::: Приведенный текст

Действительно. Все, кто читал Цицерона, не могут не подивиться тому, как он щедр на похвалы. Все ораторы прошлого у него прекрасны, божественны, чудесны. Все они его любимые учителя. Ни личные чувства, ни политические симпатии не влияют на эту оценку. Более всего он считал вредоносными Гракхов и Карбона и их же называл гениальными ораторами. Он обожал Красса, но с восторгом говорил о талантах его злейшего врага Филиппа. Во второй половине жизни появился у него молодой соперник Кальв. Он не только постоянно выступал в судах против Цицерона, но и во всеуслышание говорил, что оратор безнадежно устарел. И это, конечно, было Цицерону особенно обидно. И что же? Оказывается, Цицерон в письмах к Кальву осыпал его похвалами. Он признается одному близкому другу, что делал это потому, что надеялся, что от его похвал несколько бледный талант Кальва расцветет пышным цветом. Кроме того, он осторожно указывал на его недостатки, чтобы тот со временем от них избавился (Fam., XV, 21, 4).
Более того. Он не обходил вниманием самых ничтожных своих современников, иногда своих личных врагов. Эта черта его возмущала Аттика. Однажды, когда Цицерон начал по своему обыкновению хвалить каких-то мелких крючкотворов, с которыми имел дело, Аттик прервал его гневно-шутливыми словами:
– Ты черпаешь самые подонки, Цицерон, и уже довольно давно! ( Brut., 244).

::::::

Пункт задания 1: Представьте листинг, расположенный ниже, в виде JSON-списка строк, где каждой строке соответствует отдельный элемент, а пустые строки пропущены. Изображения в ответ не включайте.

::: Предоставленные материалы

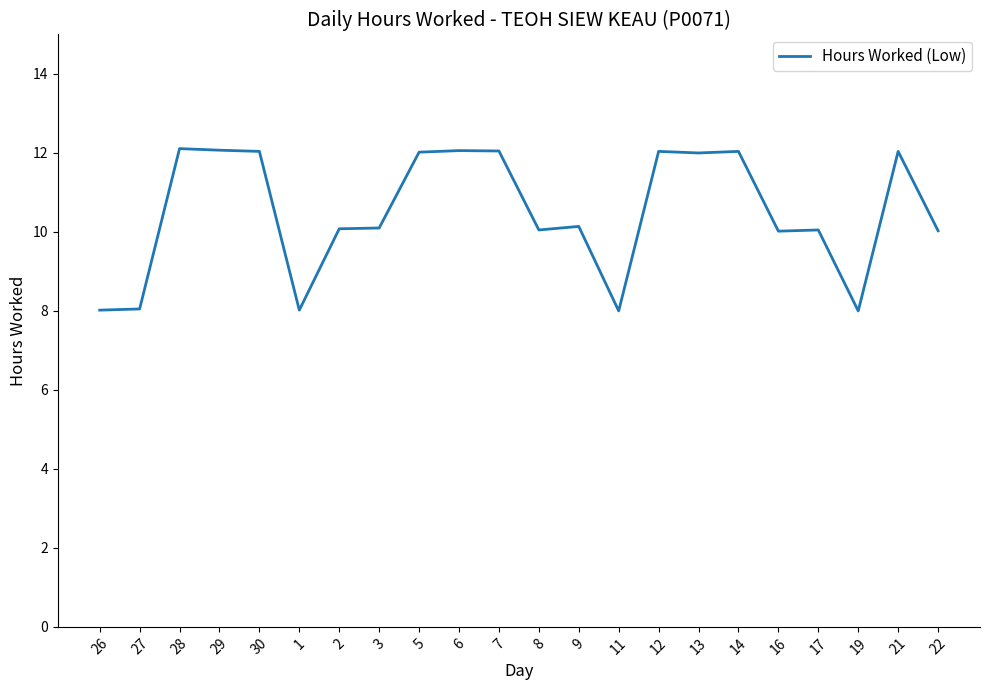

What is the change in value from 11 to 14?

+4.0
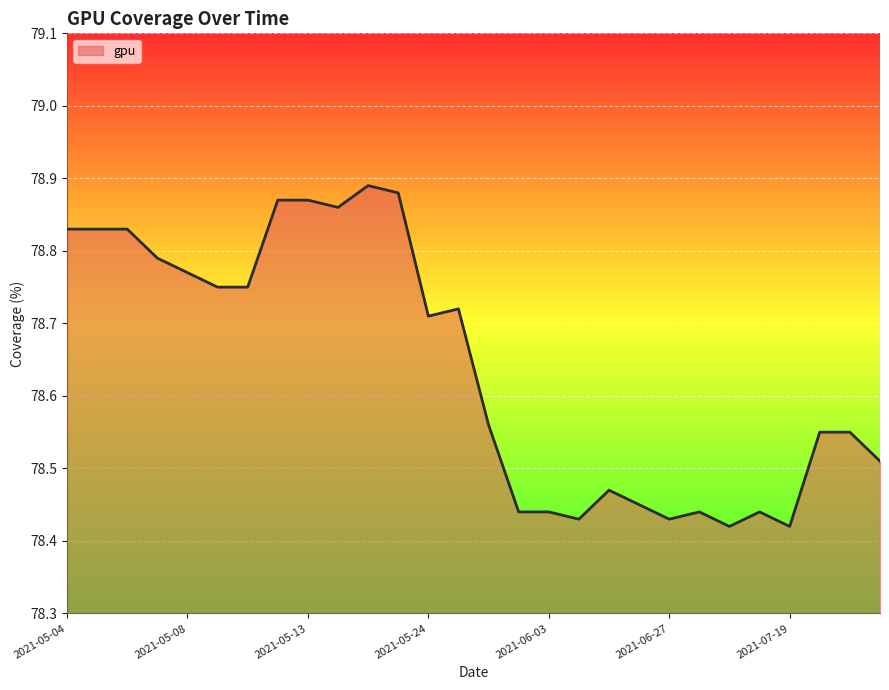

What is the difference between the maximum and minimum values?

0.5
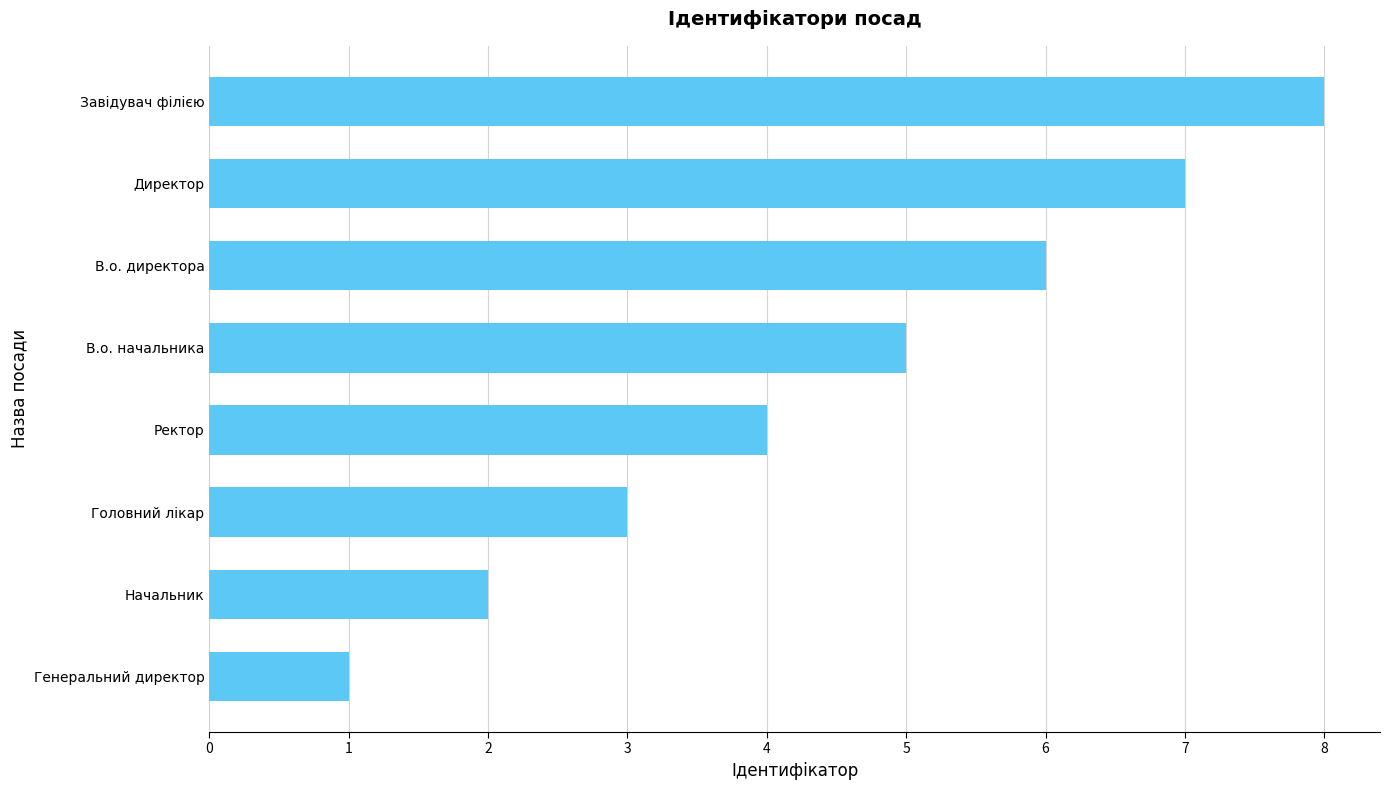

How many bars are there in total?

8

::::::

Пункт задания 2: Перепишите дословно фрагмент текста о Цицероне от «Более того. Он» до «( Brut., 244).».

Решение упражнения 1:
[
  "What is the change in value from 11 to 14?",
  "+4.0",
  "What is the difference between the maximum and minimum values?",
  "0.5",
  "How many bars are there in total?",
  "8"
]

Решение упражнения 2:
Более того. Он не обходил вниманием самых ничтожных своих современников, иногда своих личных врагов. Эта черта его возмущала Аттика. Однажды, когда Цицерон начал по своему обыкновению хвалить каких-то мелких крючкотворов, с которыми имел дело, Аттик прервал его гневно-шутливыми словами:
– Ты черпаешь самые подонки, Цицерон, и уже довольно давно! ( Brut., 244).